In general, I want the range of the scales to be much smaller than the complete data's range, i.e., I want to focus on the range of the lower and upper extremes of the boxplot whiskers only for each of the facets independently. Those can be obtained using
boxplot.stats(dummy$result)$stats[c(1, 5)]
I'm not looking for the scales='free_y'
argument. Also, scale_y_continuous
and coord_cartesian
won't do the job because, from what I understand, they set scales globally for all facets representing the single tests, which can vary greatly. I tried adding empty layers using geom_blank
with dummy data that is limited in range to the lower and upper whiskers extremes. The problem is, depending on the tests, there always might be extreme outliers in the real data still causing the scales to get really wide and thus ignoring the range of the dummy data plugged into geom_blank
.
I also tried extracting and manipulating the scales after creating the graph object using function ggplot_build
:
graph_object <- ggplot_build(boxplot)
graph_object$layout$panel_scales$y[[1]]$range$range <- boxplot.stats(dummy[with(dummy, testName=="Test A"),]$result)$stats[c(1, 5)]

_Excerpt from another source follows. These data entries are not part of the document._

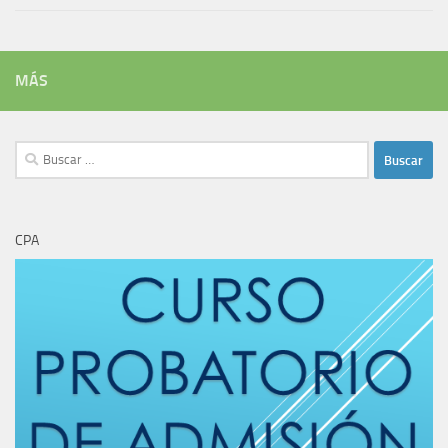
MÁS
Buscar:
CPA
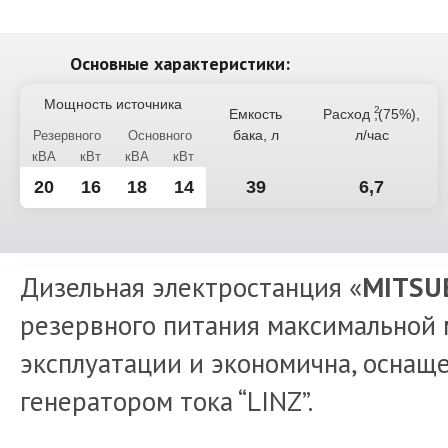
Основные характеристики:
Мощность источника
Емкость
Расход
,(75%),
бака, л
л/час
Резервного
Основного
кВА
кВт
кВА
кВт
20
16
18
14
39
6,7
Дизельная электростанция «
MITSU
резервного питания максимальной 
эксплуатации и экономична, оснащ
генератором тока “LINZ”.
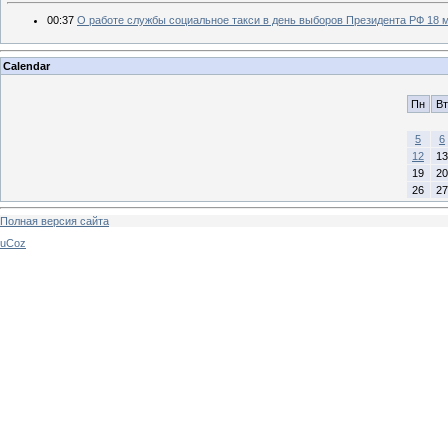
00:37
О работе службы социальное такси в день выборов Президента РФ 18 м
Calendar
Пн
Вт
5
6
12
13
19
20
26
27
Полная версия сайта
uCoz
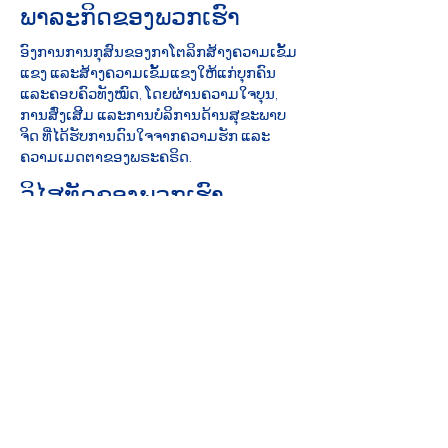
ພາລະກິດຂອງພວກເຮົາ
ອົງການການກຸສົນຂອງກາໂຕລິກສ້າງຄວາມເຂັ້ມ
ແຂງ ແລະສ້າງຄວາມເຂັ້ມແຂງໃຫ້ແກ່ບຸກຄົນ
ແລະຄອບຄົວທັງໝົດ, ໂດຍຜ່ານຄວາມໃຈບຸນ,
ການສົ່ງເສີມ ແລະການບໍລິການດ້ານສຸຂະພາບ
ຈິດ ທີ່ໄດ້ຮັບການດົນໃຈຈາກຄວາມຮັກ ແລະ
ຄວາມເມດຕາຂອງພຣະຄຣິດ.
ວິໄສທັດຂອງພວກເຮົາ
ຮັບ​ໃຊ້ ແລະ​ຊ່ວຍ​ສ້າງ​ຊຸມ​ຊົນ​ທີ່​ປະ​ຊາ​ຊົນ​ທັງ​ຫ
ມົດ​ມີ​ຄວາມ​ປອດ​ໄພ, ມີ​ປະ​ສົບ​ການ​ຄວາມ​ຮັກ​
ແລະ​ຄວາມ​ຮູ້​ສຶກ​ຄວາມ​ຫວັງ.
ຄະແນນທີ່ສົມບູນແບບ: 2019 Iowa Mental
Health ບົດທີ 24 ການທົບທວນໃບອະນຸຍາດຂອງ
ລັດ
ການມີສ່ວນຮ່ວມຂອງຊຸມຊົນ
Catholic Charities ເປັນສະມາຊິກທີ່ມີຄວາມ
ພູມໃຈຂອງ United Way.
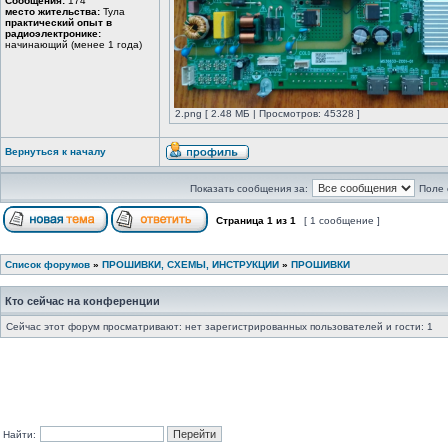
Сообщения:
174
место жительства:
Тула
практический опыт в
радиоэлектронике:
начинающий (менее 1 года)
2.png [ 2.48 МБ | Просмотров: 45328 ]
Вернуться к началу
Показать сообщения за:
Поле 
Страница
1
из
1
[ 1 сообщение ]
Список форумов
»
ПРОШИВКИ, СХЕМЫ, ИНСТРУКЦИИ
»
ПРОШИВКИ
Кто сейчас на конференции
Сейчас этот форум просматривают: нет зарегистрированных пользователей и гости: 1
Найти:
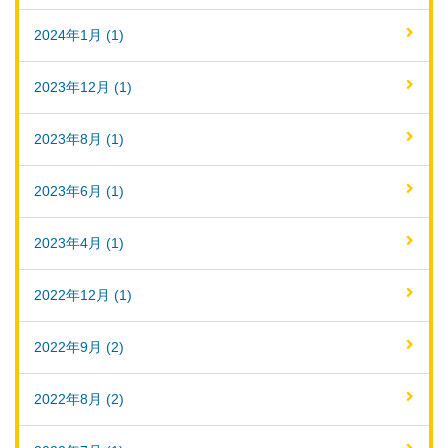
2024年1月 (1)
2023年12月 (1)
2023年8月 (1)
2023年6月 (1)
2023年4月 (1)
2022年12月 (1)
2022年9月 (2)
2022年8月 (2)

graph_object$layout$panel_scales$y[[2]]$range$range <- boxplot.stats(dummy[with(dummy, testName=="Test B"),]$result)$stats[c(1, 5)]
I then tried plotting the manipulated object using print(graph_object)
and graph_object$plot
, however, the scales still are the 'original' wider ones including the extreme values. Am I missing anyhting?
Sorry for the very long post, I might have gotten lost somewhere on the way trying to solve this and overlooked the solution. Therefore, I would be really happy to see some ideas or even a proper solution to this.
Thanks a lot!